__AUFGABE__. Gib die folgenden Zeilen als nummerierte Liste aus und lass dabei alle leeren Zeilen weg.

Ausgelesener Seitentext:
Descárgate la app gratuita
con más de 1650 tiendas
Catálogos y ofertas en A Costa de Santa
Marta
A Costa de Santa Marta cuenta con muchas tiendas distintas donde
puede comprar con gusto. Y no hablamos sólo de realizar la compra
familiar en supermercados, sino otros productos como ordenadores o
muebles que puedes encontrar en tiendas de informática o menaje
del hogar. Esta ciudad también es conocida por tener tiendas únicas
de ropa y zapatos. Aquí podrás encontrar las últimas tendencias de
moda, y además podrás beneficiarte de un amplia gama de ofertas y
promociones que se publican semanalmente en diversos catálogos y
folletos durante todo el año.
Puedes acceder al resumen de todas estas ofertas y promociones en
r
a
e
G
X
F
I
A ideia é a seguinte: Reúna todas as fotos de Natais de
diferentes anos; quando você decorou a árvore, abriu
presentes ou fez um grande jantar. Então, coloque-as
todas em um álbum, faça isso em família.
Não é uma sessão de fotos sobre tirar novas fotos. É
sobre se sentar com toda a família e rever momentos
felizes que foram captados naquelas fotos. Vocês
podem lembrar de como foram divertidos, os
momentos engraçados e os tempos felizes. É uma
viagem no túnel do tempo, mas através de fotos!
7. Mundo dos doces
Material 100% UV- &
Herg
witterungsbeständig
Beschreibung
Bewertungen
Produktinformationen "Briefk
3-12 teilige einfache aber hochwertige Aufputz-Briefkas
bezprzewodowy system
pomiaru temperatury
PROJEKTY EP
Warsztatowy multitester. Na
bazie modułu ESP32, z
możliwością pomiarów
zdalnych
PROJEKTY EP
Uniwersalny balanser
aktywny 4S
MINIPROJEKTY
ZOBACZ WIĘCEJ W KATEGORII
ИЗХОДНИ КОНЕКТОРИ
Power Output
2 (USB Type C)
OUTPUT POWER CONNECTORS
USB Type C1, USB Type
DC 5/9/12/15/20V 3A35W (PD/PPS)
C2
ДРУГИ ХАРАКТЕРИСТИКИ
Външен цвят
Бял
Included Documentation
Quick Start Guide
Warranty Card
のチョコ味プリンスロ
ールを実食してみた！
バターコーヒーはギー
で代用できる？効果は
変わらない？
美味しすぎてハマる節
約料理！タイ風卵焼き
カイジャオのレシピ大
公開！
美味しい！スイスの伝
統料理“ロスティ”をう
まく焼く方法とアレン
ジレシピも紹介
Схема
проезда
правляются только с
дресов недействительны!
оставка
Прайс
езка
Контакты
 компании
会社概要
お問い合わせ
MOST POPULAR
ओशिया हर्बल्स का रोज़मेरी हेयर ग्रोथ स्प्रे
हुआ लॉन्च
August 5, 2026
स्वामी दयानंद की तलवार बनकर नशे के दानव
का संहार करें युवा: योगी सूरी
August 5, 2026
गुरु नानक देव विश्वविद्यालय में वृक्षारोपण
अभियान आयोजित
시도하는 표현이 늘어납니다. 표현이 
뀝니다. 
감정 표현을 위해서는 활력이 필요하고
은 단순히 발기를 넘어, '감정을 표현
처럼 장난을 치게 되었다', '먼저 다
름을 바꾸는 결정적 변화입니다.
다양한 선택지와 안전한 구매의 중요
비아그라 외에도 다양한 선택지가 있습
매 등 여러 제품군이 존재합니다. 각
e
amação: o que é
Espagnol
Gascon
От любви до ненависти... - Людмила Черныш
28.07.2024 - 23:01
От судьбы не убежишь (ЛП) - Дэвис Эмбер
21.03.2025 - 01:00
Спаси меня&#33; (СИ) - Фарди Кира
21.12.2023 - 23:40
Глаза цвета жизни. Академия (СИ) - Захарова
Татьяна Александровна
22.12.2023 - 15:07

__LÖSUNG__.
1. Descárgate la app gratuita
2. con más de 1650 tiendas
3. Catálogos y ofertas en A Costa de Santa
4. Marta
5. A Costa de Santa Marta cuenta con muchas tiendas distintas donde
6. puede comprar con gusto. Y no hablamos sólo de realizar la compra
7. familiar en supermercados, sino otros productos como ordenadores o
8. muebles que puedes encontrar en tiendas de informática o menaje
9. del hogar. Esta ciudad también es conocida por tener tiendas únicas
10. de ropa y zapatos. Aquí podrás encontrar las últimas tendencias de
11. moda, y además podrás beneficiarte de un amplia gama de ofertas y
12. promociones que se publican semanalmente en diversos catálogos y
13. folletos durante todo el año.
14. Puedes acceder al resumen de todas estas ofertas y promociones en
15. r
16. a
17. e
18. G
19. X
20. F
21. I
22. A ideia é a seguinte: Reúna todas as fotos de Natais de
23. diferentes anos; quando você decorou a árvore, abriu
24. presentes ou fez um grande jantar. Então, coloque-as
25. todas em um álbum, faça isso em família.
26. Não é uma sessão de fotos sobre tirar novas fotos. É
27. sobre se sentar com toda a família e rever momentos
28. felizes que foram captados naquelas fotos. Vocês
29. podem lembrar de como foram divertidos, os
30. momentos engraçados e os tempos felizes. É uma
31. viagem no túnel do tempo, mas através de fotos!
32. 7. Mundo dos doces
33. Material 100% UV- &
34. Herg
35. witterungsbeständig
36. Beschreibung
37. Bewertungen
38. Produktinformationen "Briefk
39. 3-12 teilige einfache aber hochwertige Aufputz-Briefkas
40. bezprzewodowy system
41. pomiaru temperatury
42. PROJEKTY EP
43. Warsztatowy multitester. Na
44. bazie modułu ESP32, z
45. możliwością pomiarów
46. zdalnych
47. PROJEKTY EP
48. Uniwersalny balanser
49. aktywny 4S
50. MINIPROJEKTY
51. ZOBACZ WIĘCEJ W KATEGORII
52. ИЗХОДНИ КОНЕКТОРИ
53. Power Output
54. 2 (USB Type C)
55. OUTPUT POWER CONNECTORS
56. USB Type C1, USB Type
57. DC 5/9/12/15/20V 3A35W (PD/PPS)
58. C2
59. ДРУГИ ХАРАКТЕРИСТИКИ
60. Външен цвят
61. Бял
62. Included Documentation
63. Quick Start Guide
64. Warranty Card
65. のチョコ味プリンスロ
66. ールを実食してみた！
67. バターコーヒーはギー
68. で代用できる？効果は
69. 変わらない？
70. 美味しすぎてハマる節
71. 約料理！タイ風卵焼き
72. カイジャオのレシピ大
73. 公開！
74. 美味しい！スイスの伝
75. 統料理“ロスティ”をう
76. まく焼く方法とアレン
77. ジレシピも紹介
78. Схема
79. проезда
80. правляются только с
81. дресов недействительны!
82. оставка
83. Прайс
84. езка
85. Контакты
86.  компании
87. 会社概要
88. お問い合わせ
89. MOST POPULAR
90. ओशिया हर्बल्स का रोज़मेरी हेयर ग्रोथ स्प्रे
91. हुआ लॉन्च
92. August 5, 2026
93. स्वामी दयानंद की तलवार बनकर नशे के दानव
94. का संहार करें युवा: योगी सूरी
95. August 5, 2026
96. गुरु नानक देव विश्वविद्यालय में वृक्षारोपण
97. अभियान आयोजित
98. 시도하는 표현이 늘어납니다. 표현이 
99. 뀝니다. 
100. 감정 표현을 위해서는 활력이 필요하고
101. 은 단순히 발기를 넘어, '감정을 표현
102. 처럼 장난을 치게 되었다', '먼저 다
103. 름을 바꾸는 결정적 변화입니다.
104. 다양한 선택지와 안전한 구매의 중요
105. 비아그라 외에도 다양한 선택지가 있습
106. 매 등 여러 제품군이 존재합니다. 각
107. e
108. amação: o que é
109. Espagnol
110. Gascon
111. От любви до ненависти... - Людмила Черныш
112. 28.07.2024 - 23:01
113. От судьбы не убежишь (ЛП) - Дэвис Эмбер
114. 21.03.2025 - 01:00
115. Спаси меня&#33; (СИ) - Фарди Кира
116. 21.12.2023 - 23:40
117. Глаза цвета жизни. Академия (СИ) - Захарова
118. Татьяна Александровна
119. 22.12.2023 - 15:07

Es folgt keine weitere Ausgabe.